Required work: Nothing but the lines from the one containing "123 126 28.03" to the end of the records below should be output, each exactly as written.

[Collected data entries]

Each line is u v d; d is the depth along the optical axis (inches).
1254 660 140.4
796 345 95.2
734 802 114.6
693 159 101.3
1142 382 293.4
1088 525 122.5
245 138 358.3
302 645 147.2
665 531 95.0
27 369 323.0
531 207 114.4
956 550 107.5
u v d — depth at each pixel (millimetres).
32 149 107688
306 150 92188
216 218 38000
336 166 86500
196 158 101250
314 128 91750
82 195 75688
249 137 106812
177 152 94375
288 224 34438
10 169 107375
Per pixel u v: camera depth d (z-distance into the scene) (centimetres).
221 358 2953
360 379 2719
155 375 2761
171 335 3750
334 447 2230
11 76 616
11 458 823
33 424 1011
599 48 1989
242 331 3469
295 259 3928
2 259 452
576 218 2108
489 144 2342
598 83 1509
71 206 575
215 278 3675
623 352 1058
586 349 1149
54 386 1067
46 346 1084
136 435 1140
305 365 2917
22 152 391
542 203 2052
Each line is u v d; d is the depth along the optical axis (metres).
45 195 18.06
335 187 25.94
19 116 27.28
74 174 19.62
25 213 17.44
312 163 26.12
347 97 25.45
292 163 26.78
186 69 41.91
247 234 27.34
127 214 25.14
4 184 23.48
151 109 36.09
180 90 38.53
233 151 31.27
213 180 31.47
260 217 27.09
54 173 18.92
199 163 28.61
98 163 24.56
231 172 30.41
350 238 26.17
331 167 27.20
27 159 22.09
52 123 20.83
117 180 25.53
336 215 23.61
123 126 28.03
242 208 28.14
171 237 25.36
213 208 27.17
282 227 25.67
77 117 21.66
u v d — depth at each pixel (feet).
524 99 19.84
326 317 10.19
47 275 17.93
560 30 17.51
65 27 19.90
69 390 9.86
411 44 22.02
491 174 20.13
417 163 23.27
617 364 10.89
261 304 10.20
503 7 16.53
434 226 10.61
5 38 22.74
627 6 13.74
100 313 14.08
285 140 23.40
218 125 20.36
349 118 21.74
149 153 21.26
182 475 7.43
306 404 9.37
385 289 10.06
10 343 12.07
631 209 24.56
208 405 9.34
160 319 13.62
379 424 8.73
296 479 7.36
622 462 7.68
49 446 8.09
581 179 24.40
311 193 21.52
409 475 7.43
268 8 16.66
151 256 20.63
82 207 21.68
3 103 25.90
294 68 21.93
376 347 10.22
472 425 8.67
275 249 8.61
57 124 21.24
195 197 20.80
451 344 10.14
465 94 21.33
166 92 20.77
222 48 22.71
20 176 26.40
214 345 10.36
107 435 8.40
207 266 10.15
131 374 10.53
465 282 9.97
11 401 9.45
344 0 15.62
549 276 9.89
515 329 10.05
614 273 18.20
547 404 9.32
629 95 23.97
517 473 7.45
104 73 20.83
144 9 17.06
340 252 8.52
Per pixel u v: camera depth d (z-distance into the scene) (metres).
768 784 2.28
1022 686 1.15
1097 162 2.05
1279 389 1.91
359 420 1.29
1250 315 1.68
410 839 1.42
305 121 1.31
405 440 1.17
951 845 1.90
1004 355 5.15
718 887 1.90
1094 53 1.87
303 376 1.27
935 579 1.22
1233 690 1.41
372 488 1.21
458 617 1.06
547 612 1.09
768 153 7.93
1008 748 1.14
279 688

Solution:
123 126 28.03
242 208 28.14
171 237 25.36
213 208 27.17
282 227 25.67
77 117 21.66
u v d — depth at each pixel (feet).
524 99 19.84
326 317 10.19
47 275 17.93
560 30 17.51
65 27 19.90
69 390 9.86
411 44 22.02
491 174 20.13
417 163 23.27
617 364 10.89
261 304 10.20
503 7 16.53
434 226 10.61
5 38 22.74
627 6 13.74
100 313 14.08
285 140 23.40
218 125 20.36
349 118 21.74
149 153 21.26
182 475 7.43
306 404 9.37
385 289 10.06
10 343 12.07
631 209 24.56
208 405 9.34
160 319 13.62
379 424 8.73
296 479 7.36
622 462 7.68
49 446 8.09
581 179 24.40
311 193 21.52
409 475 7.43
268 8 16.66
151 256 20.63
82 207 21.68
3 103 25.90
294 68 21.93
376 347 10.22
472 425 8.67
275 249 8.61
57 124 21.24
195 197 20.80
451 344 10.14
465 94 21.33
166 92 20.77
222 48 22.71
20 176 26.40
214 345 10.36
107 435 8.40
207 266 10.15
131 374 10.53
465 282 9.97
11 401 9.45
344 0 15.62
549 276 9.89
515 329 10.05
614 273 18.20
547 404 9.32
629 95 23.97
517 473 7.45
104 73 20.83
144 9 17.06
340 252 8.52
Per pixel u v: camera depth d (z-distance into the scene) (metres).
768 784 2.28
1022 686 1.15
1097 162 2.05
1279 389 1.91
359 420 1.29
1250 315 1.68
410 839 1.42
305 121 1.31
405 440 1.17
951 845 1.90
1004 355 5.15
718 887 1.90
1094 53 1.87
303 376 1.27
935 579 1.22
1233 690 1.41
372 488 1.21
458 617 1.06
547 612 1.09
768 153 7.93
1008 748 1.14
279 688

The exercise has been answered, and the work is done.